“Civilians?”
The Pitt had opened in the center of San Diego, a heavily populated area. The last time it had been near Johnson Valley in the Californian desert, with few inhabitants around. That had driven down the amount of civilian casualties.
This time we would not be so lucky.
The Guild had called in squads from the entire West Coast, but it would take time for them to arrive. During that time, those civilians inside were on their own. Some would try to make it to the portal, but the dungeon would shift, making travel difficult, and with the monsters that prowled the entrance?
Few would make it through without help.
“No survivors yet.”
We didn’t count civilians at this point as casualties, didn’t list injuries, because we both knew there would be too many to count. Instead, I could only say none had made it thus far.
Carter nodded, tightening a pair of gloves at the wrist, the leather faded as though he’d had them for years. I knew the rest of the squad as well, all of them like rock stars to the esper world.
Kenyon, the healer. Rumor was that he was the golden retriever of the group—quick to help but perhaps not quick at much else. His healing was second to none, though.
With his hair pushed back and the edge of tattoos showing at his throat, Ingram was their stealth specialist. He had the look of a man I wouldn’t want to run into elsewhere, but his connection to the shadows was a thing that researchers would no doubt debate and discuss for years to come.
Shear never seemed to speak, but something about his blue eyes—too bright to be natural—made it feel as though he crawled through my brain if we ever made eye contact. For that reason, I avoided it.
And lastly? Corsa Ray, a mentalist who had joined the squad a few months earlier. He was the only addition since they’d formed as teenagers, and rumor was that they hadn’t taken him on all that willingly.
Corsa’s father was a high-ranking military officer, and he’d all but dropped the mentalist in their laps. Nepotism was alive and well everywhere, it seemed. Whether it was supposed to be for training or something more long term, well, only people with a higher pay grade than mine would have any idea about that.
He seemed comfortable enough with the others, as though there wasn’t bad blood between them, but he certainly wasn’t accepted as one of them.
He offered me a smile and a wink, the sort of flirting new espers tended to do with guides, as though they thought they could win them over that easily. It might work with civilians,but guides were much harder to crack—especially ones who had been at it a long time like me.
I responded with a wink of my own, to which Ingram leaned in and whispered something to Corsa’s ear. After a moment, his eyes widened and he stared at me with a sort of horror.
Guess he’d just learned exactly how I preferred things, and he didn’t seem all that interested.
No shock there.
The group offered a polite nod my way before heading in, no doubt with strict orders of their own. That was how it all worked, though. We all had things we were supposed to do, and for squads like that, they had all the eyes on them.

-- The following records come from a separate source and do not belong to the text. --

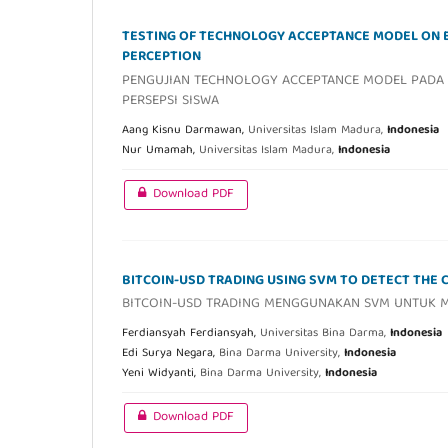
TESTING OF TECHNOLOGY ACCEPTANCE MODEL ON 
PERCEPTION
PENGUJIAN TECHNOLOGY ACCEPTANCE MODEL PADA 
PERSEPSI SISWA
Aang Kisnu Darmawan,
Universitas Islam Madura,
Indonesia
Nur Umamah,
Universitas Islam Madura,
Indonesia
Download PDF
BITCOIN-USD TRADING USING SVM TO DETECT THE 
BITCOIN-USD TRADING MENGGUNAKAN SVM UNTUK ME
Ferdiansyah Ferdiansyah,
Universitas Bina Darma,
Indonesia
Edi Surya Negara,
Bina Darma University,
Indonesia
Yeni Widyanti,
Bina Darma University,
Indonesia
Download PDF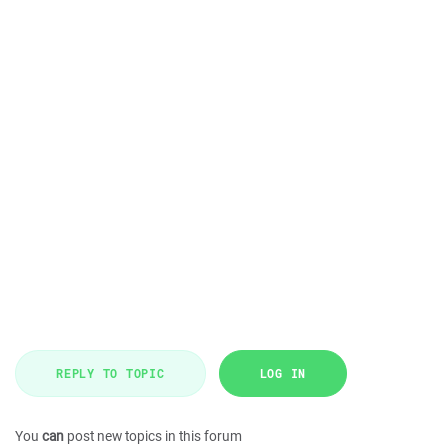
REPLY TO TOPIC
LOG IN
You
can
post new topics in this forum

Another squad arrived, and I took a deep breath. With more espers going in, things were about to get far more complicated.
Sure enough, within ten minutes, we had as many espers exiting as we did entering, though they looked nothing alike. Those who left the dungeon were covered in blood—both red and purple—and often screaming in pain. It took me back to the previous incident, to the damage it had done to the espers.
There were fewer civilian casualties that time, but the damage to our own had still been terrible.
I fell into the familiar motions, doing my job. I rushed from esper to esper, along with healers. I tried to keep them from turning corrupted, from rampaging, from losing them to the same energy that fueled them. The healers and I fought our own battles, and it seemed we lost as often as we won.
One squad wearing all black was stationed at the edge of the portal, their faces covered in masks. They had one job—to end an esper who was too far gone, one who lost the fight to corruption, before they could become a bigger problem. I’d never spoken to them and never wanted to.
They were needed, perhaps, but they were also just an example of my failure, brought in when I couldn’t do the job I’d been assigned.
My body hurt before I knew it. I just moved from one esper to the next, not even looking at their faces, going by instinct alone.
How many hours passed? How many espers passed? I had no idea. It got to the point where I stumbled rather than walked.
Others had tried to get me to leave the area, to rest. Guides couldn’t turn corrupted, but if they over-exerted themselves, it could still kill them. The strain could prove too much and their hearts could give out.
I refused to leave, though. Inside The Pitt, Espers still fought, and civilians suffered, trapped and alone. The least I could do was give everything I had to hang on as long as possible.
“They’re ignoring their orders.” The voice felt distant, coming from the radio of a soldier to my left. He’d come over to help me when my legs wouldn’t work anymore, to get me around to where I needed to go. “Squad S412 has gone rogue.”